Task description: Repeat the listing below in full and exactly, but without its pictures.

- - - - -

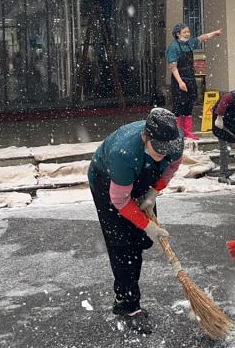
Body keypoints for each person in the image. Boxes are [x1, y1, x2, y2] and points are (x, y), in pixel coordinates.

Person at [87, 108, 185, 335]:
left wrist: (154, 192)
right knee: (122, 245)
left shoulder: (175, 141)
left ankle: (127, 292)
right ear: (145, 136)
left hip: (142, 175)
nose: (163, 154)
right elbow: (120, 200)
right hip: (107, 182)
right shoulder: (124, 153)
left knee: (140, 241)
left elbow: (171, 166)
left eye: (167, 150)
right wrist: (148, 225)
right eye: (158, 149)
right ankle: (128, 304)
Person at [165, 23, 223, 140]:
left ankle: (187, 132)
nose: (187, 34)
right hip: (179, 79)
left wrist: (214, 33)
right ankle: (177, 133)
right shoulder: (173, 47)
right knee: (178, 106)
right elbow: (173, 66)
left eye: (188, 31)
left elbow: (202, 38)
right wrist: (180, 82)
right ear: (177, 34)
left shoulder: (189, 43)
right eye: (185, 32)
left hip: (190, 78)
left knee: (189, 105)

- - - - -

Finished task:
Body keypoints for each person in the image. Boxes are [x1, y1, x2, y2] and points are (x, y), in pixel coordinates.

Person at [87, 108, 185, 335]:
left wrist: (154, 192)
right knee: (122, 245)
left shoulder: (175, 141)
left ankle: (127, 292)
right ear: (145, 136)
left hip: (142, 175)
nose: (163, 154)
right elbow: (120, 200)
right hip: (107, 182)
right shoulder: (124, 153)
left knee: (140, 241)
left elbow: (171, 166)
left eye: (167, 150)
right wrist: (148, 225)
right eye: (158, 149)
right ankle: (128, 304)
Person at [165, 23, 223, 140]:
left ankle: (187, 132)
nose: (187, 34)
right hip: (179, 79)
left wrist: (214, 33)
right ankle: (177, 133)
right shoulder: (173, 47)
right knee: (178, 106)
right elbow: (173, 66)
left eye: (188, 31)
left elbow: (202, 38)
right wrist: (180, 82)
right ear: (177, 34)
left shoulder: (189, 43)
right eye: (185, 32)
left hip: (190, 78)
left knee: (189, 105)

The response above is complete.